Ensure the goals you set is very specific, clear and easy. Instead of setting a goal to lose weight or be healthier, set a specific goal to lose 10 pounds or to walk 5 miles at an aerobically challenging pace.

Measurable

If you can’t measure it, you can’t manage it. In the broadest sense, the whole goal statement is a measure for the project; if the goal is accomplished, the is a success. However, there are usually several short-term or small measurements that can be built into the goal.

Choose a goal with measurable progress, so you can see the change occur. How will you see when you reach your goal? Be specific! “I want to read 3 chapter books of 100 pages on my own before my birthday” shows the specific target to be measure. “I want to be a good reader” is not as measurable.

Establish concrete criteria for measuring progress toward the attainment of each goal you set. When you measure your progress, you stay on track, reach your target dates, and experience the exhilaration of achievement that spurs you on to continued effort required to reach your goals.

Attainable

When you identify goals that are most important to you, you begin to figure out ways you can make them come true. You develop that attitudes, abilities, skills, and financial capacity to reach them. Your begin seeing previously overlooked opportunities to bring yourself closer to the achievement of your goals.

Goals you set which are too far out of your reach, you probably won’t commit to doing. Although you may start with the best of intentions, the knowledge that it’s too much for you means your subconscious will keep reminding you of this fact and will stop you from even giving it your best.

A goal needs to stretch you slightly so you feel you can do it and it will need a real commitment from you. For instance, if you aim to lose 20lbs in one week, we all know that isn’t achievable. But setting a goal to loose 1lb and when you’ve achieved that, aiming to lose a further 1lb, will keep it achievable for you.

The feeling of success which this brings helps you to remain motivated.

Realistic

This is not a synonym for “easy.”  Realistic, in this case, means “do-able.”   It means that the learning curve is not a vertical slope; that the skills needed to do the work are available; that the project fits with the overall strategy and goals of the organization.  A realistic project may push the skills and knowledge of the people working on it but it shouldn’t break them.

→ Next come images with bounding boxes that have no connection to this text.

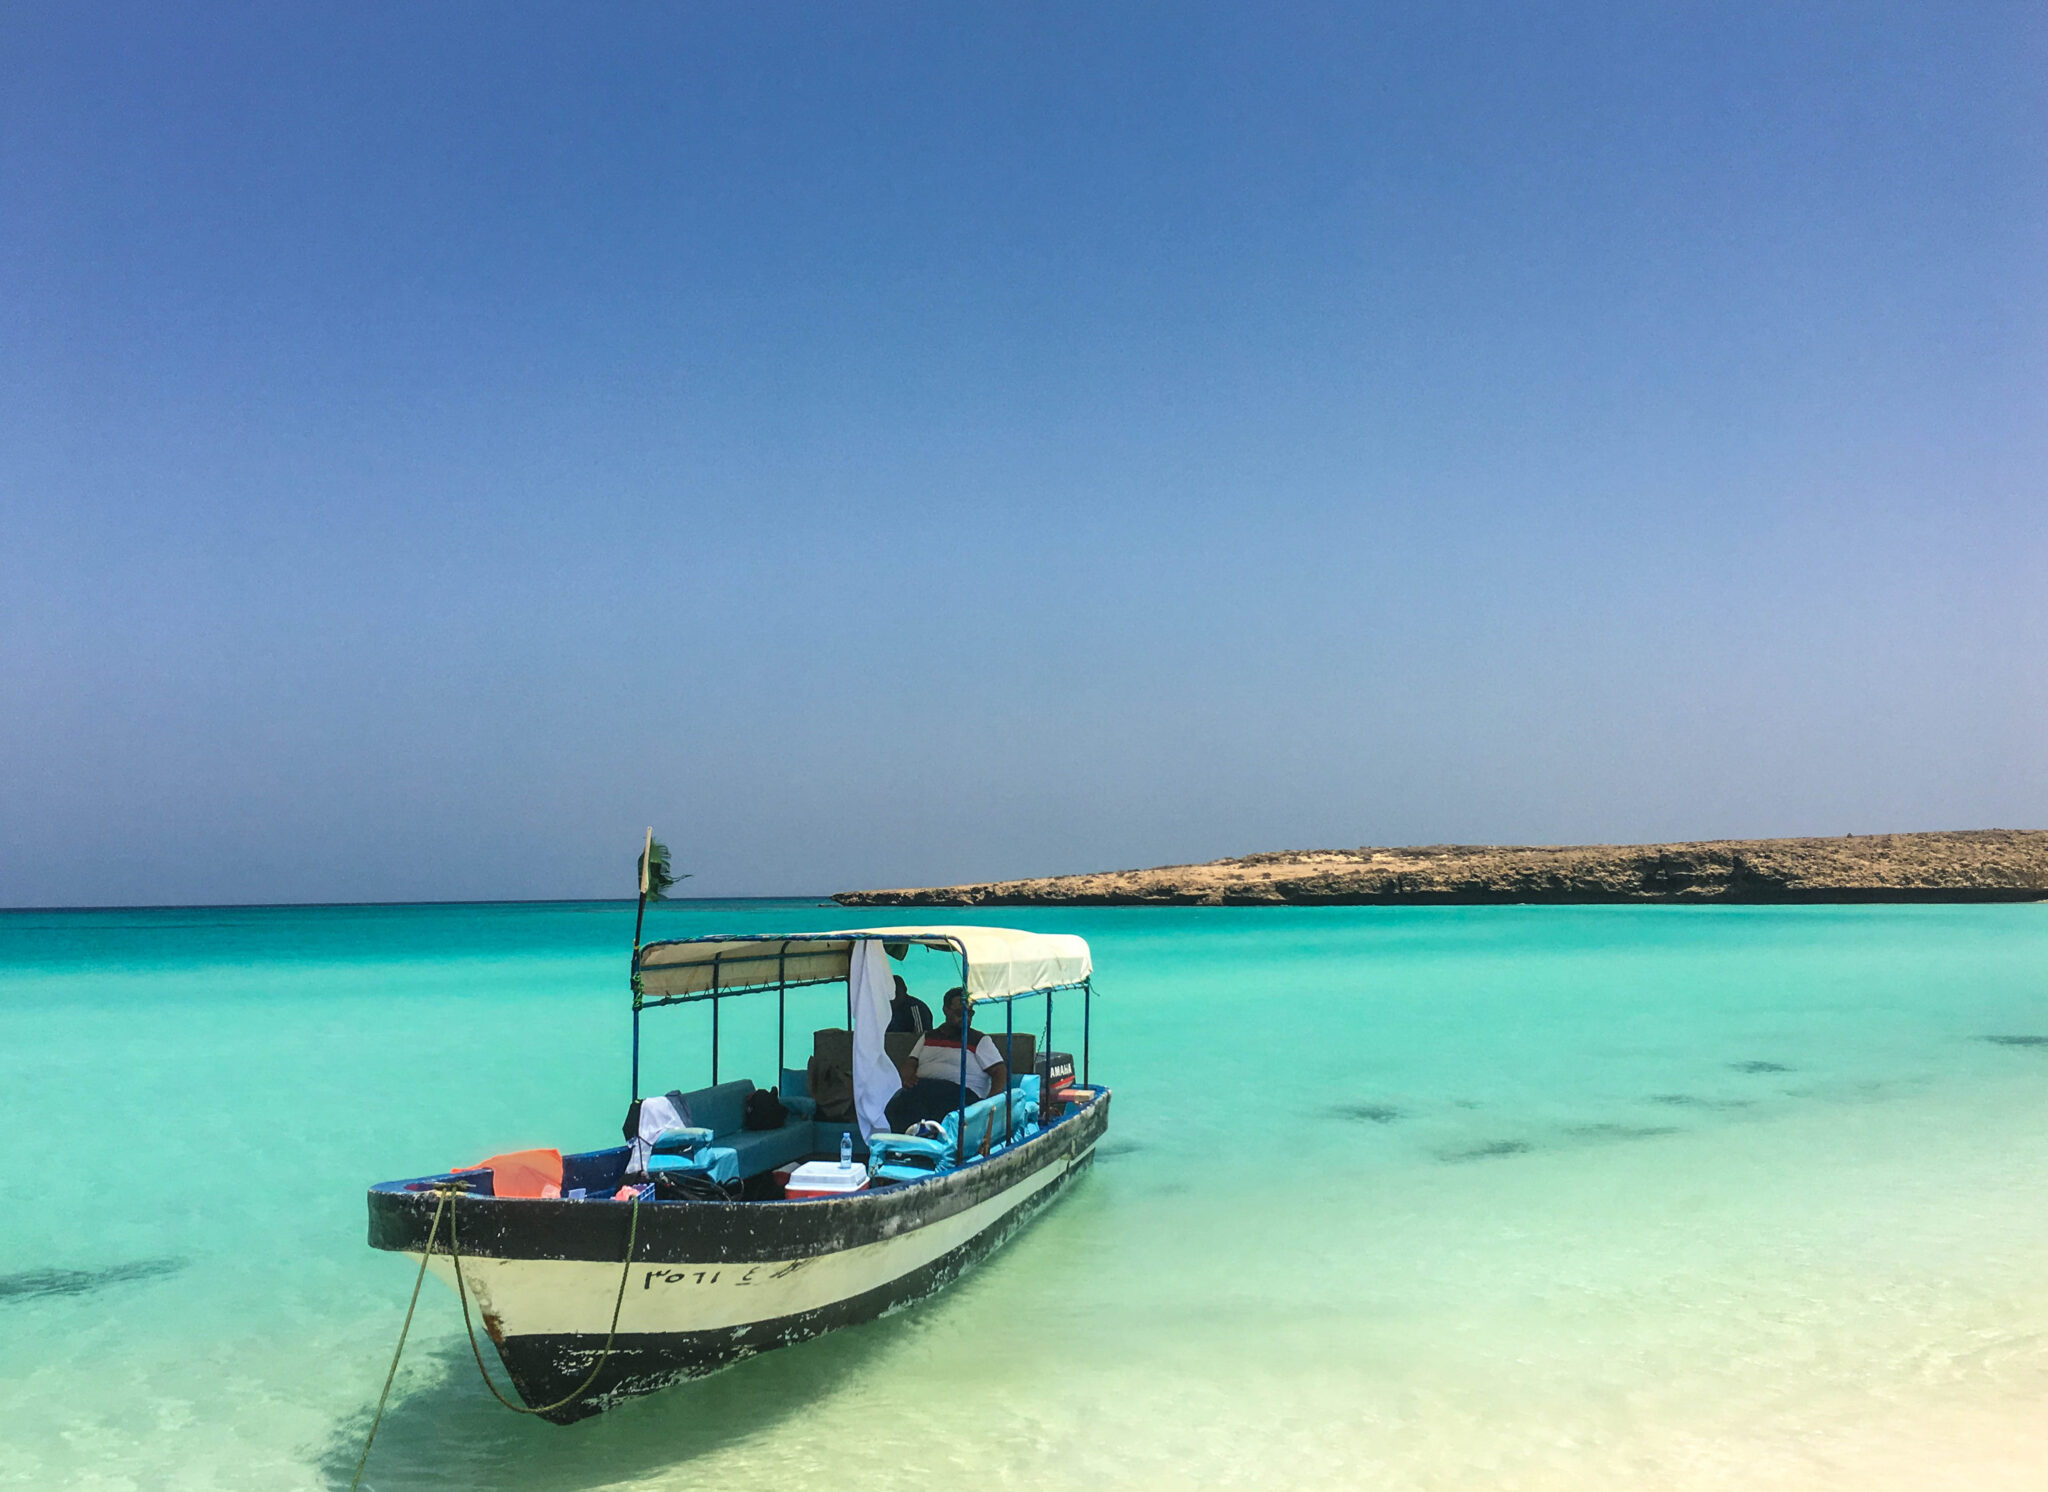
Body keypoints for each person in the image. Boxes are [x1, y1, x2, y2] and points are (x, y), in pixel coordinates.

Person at [884, 987, 1008, 1132]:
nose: (966, 1018)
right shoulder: (928, 1036)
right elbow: (911, 1062)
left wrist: (991, 1101)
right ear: (946, 1010)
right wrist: (906, 1077)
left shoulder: (979, 1040)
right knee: (897, 1105)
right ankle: (906, 1147)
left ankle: (926, 1142)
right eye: (959, 1013)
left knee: (933, 1109)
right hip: (924, 1090)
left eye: (970, 1013)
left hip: (959, 1093)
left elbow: (999, 1071)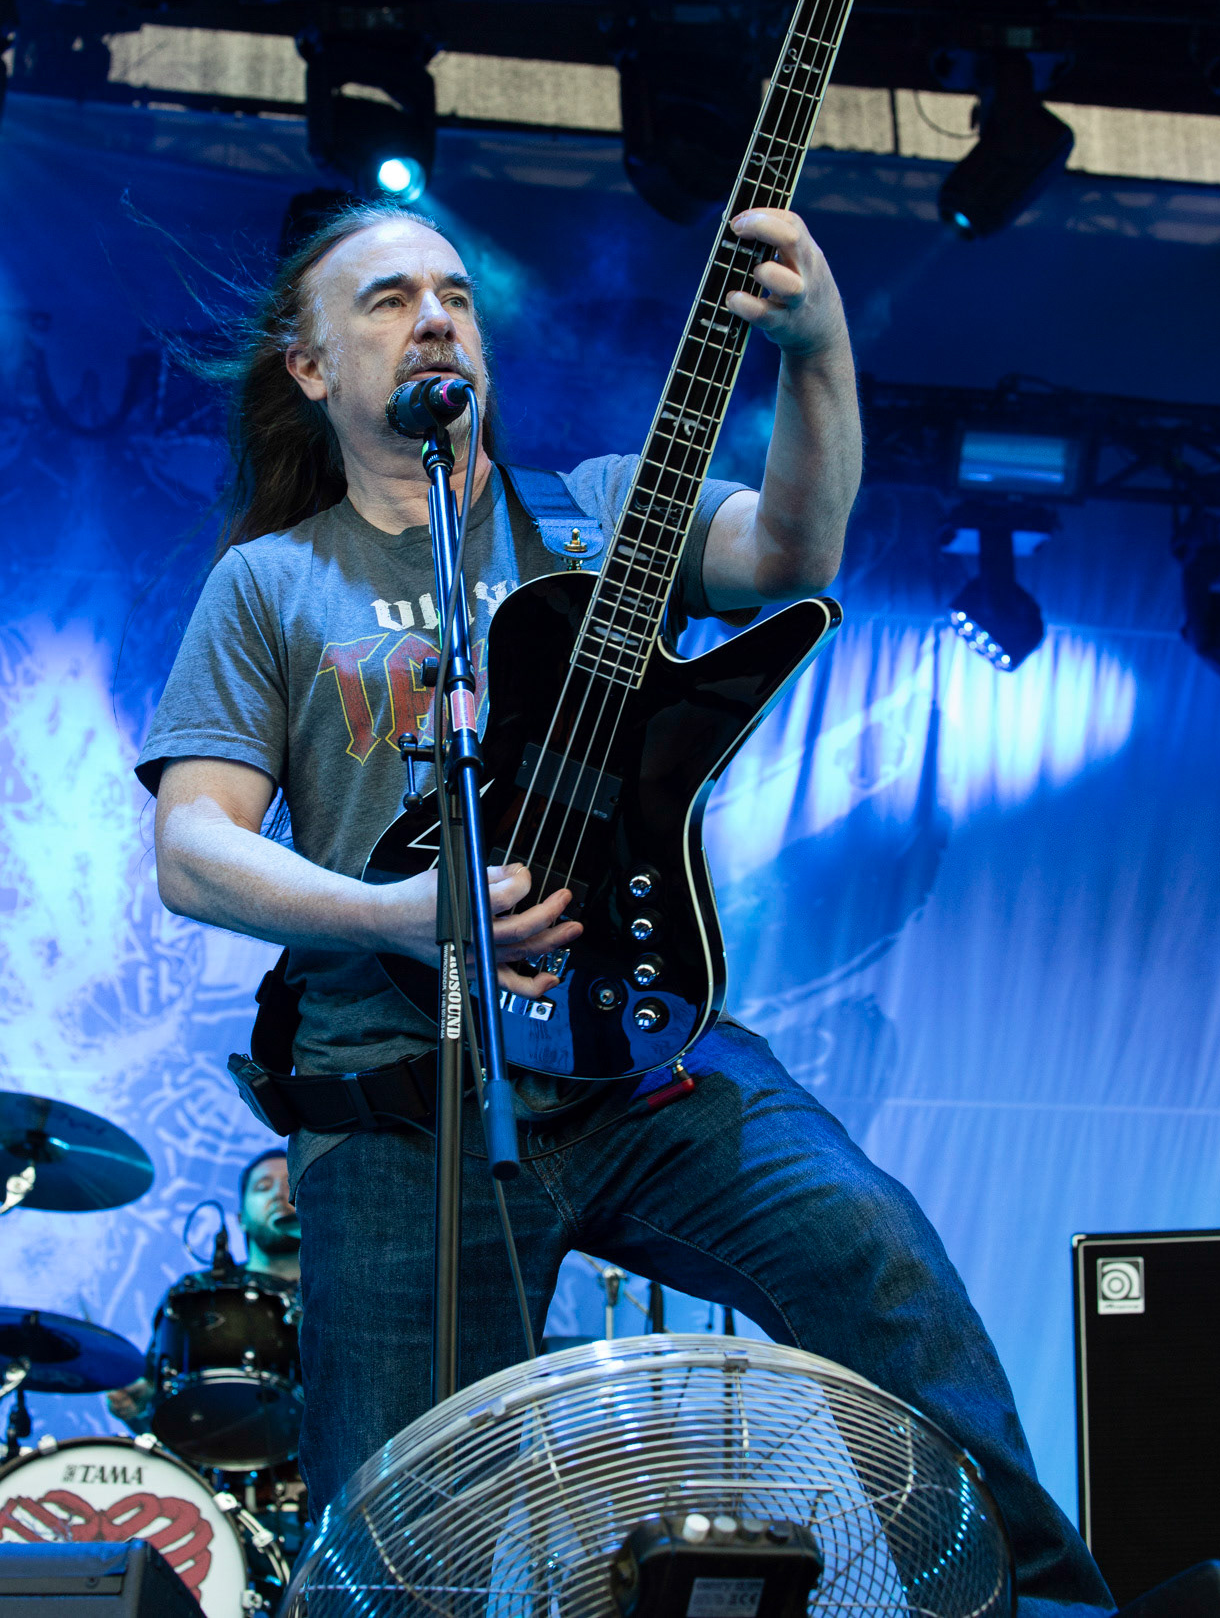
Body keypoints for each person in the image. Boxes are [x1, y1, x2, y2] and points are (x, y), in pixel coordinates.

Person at [136, 200, 1113, 1618]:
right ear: (309, 368)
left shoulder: (596, 512)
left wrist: (819, 345)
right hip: (404, 1088)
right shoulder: (272, 582)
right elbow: (192, 851)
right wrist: (411, 915)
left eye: (457, 294)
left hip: (649, 1055)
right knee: (406, 1534)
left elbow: (790, 557)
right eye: (388, 299)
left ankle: (1052, 1605)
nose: (436, 317)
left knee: (876, 1260)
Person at [108, 1148, 300, 1430]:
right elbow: (161, 1403)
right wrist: (137, 1406)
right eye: (263, 1186)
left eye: (291, 1183)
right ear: (240, 1219)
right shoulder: (197, 1293)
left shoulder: (351, 1292)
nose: (278, 1194)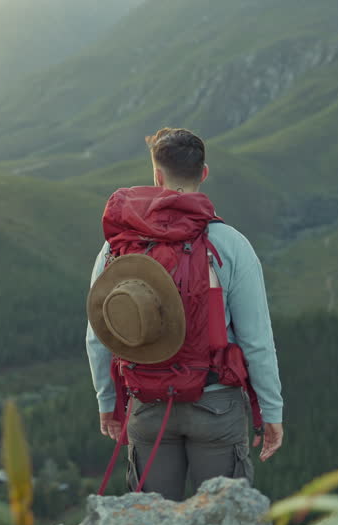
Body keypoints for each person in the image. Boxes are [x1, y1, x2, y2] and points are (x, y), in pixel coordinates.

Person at [85, 127, 284, 501]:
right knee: (223, 524)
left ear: (157, 176)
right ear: (203, 173)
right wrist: (270, 412)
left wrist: (107, 403)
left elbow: (98, 333)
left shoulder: (118, 248)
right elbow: (256, 340)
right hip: (216, 404)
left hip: (147, 403)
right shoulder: (229, 244)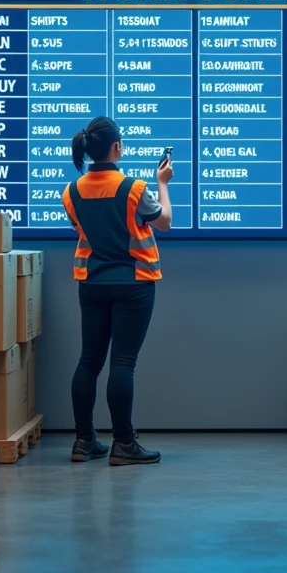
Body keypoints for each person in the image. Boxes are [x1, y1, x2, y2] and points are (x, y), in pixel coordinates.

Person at [62, 116, 173, 466]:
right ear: (117, 147)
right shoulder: (135, 188)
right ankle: (123, 444)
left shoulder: (72, 191)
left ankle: (83, 441)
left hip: (91, 283)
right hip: (134, 283)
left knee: (89, 361)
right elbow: (165, 222)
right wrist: (163, 183)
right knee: (123, 363)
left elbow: (82, 228)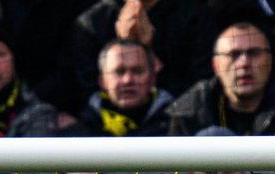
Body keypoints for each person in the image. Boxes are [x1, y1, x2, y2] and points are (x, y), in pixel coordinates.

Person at [53, 0, 213, 117]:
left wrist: (147, 54)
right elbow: (81, 94)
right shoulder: (90, 24)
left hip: (174, 125)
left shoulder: (193, 17)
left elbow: (201, 91)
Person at [166, 20, 275, 137]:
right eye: (234, 55)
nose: (244, 63)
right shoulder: (188, 114)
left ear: (269, 61)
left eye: (254, 53)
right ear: (216, 65)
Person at [66, 37, 173, 137]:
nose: (128, 80)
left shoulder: (179, 128)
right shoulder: (75, 135)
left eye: (137, 71)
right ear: (102, 81)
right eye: (119, 72)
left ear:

Devise a plan or a way of getting there which makes the goal realistic. The goal needs to be realistic for you and where you are at the moment. A goal of never again eating sweets, cakes, crisps and chocolate may not be realistic for someone who really enjoys these foods.

For instance, it may be more realistic to set a goal of eating a piece of fruit each day instead of one sweet item. You can then choose to work towards reducing the amount of sweet products gradually as and when this feels realistic for you.

Be sure to set goals that you can attain with some effort! Too difficult and you set the stage for failure, but too low sends the message that you aren’t very capable. Set the bar high enough for a satisfying achievement!

Timely

Set a timeframe for the goal: for next week, in three months, beginning of summer. Putting an end point on your goal gives you a clear target to work toward.

If you don’t set a time, the commitment is too vague. It tends not to happen because you feel you can start at any time. Without a time limit, there’s no urgency to start taking action now.

Time must be measurable, attainable and realistic.

Everyone will benefit from goals and objectives if they are SMART.   SMART, is the instrument to apply in setting your goals and objectives.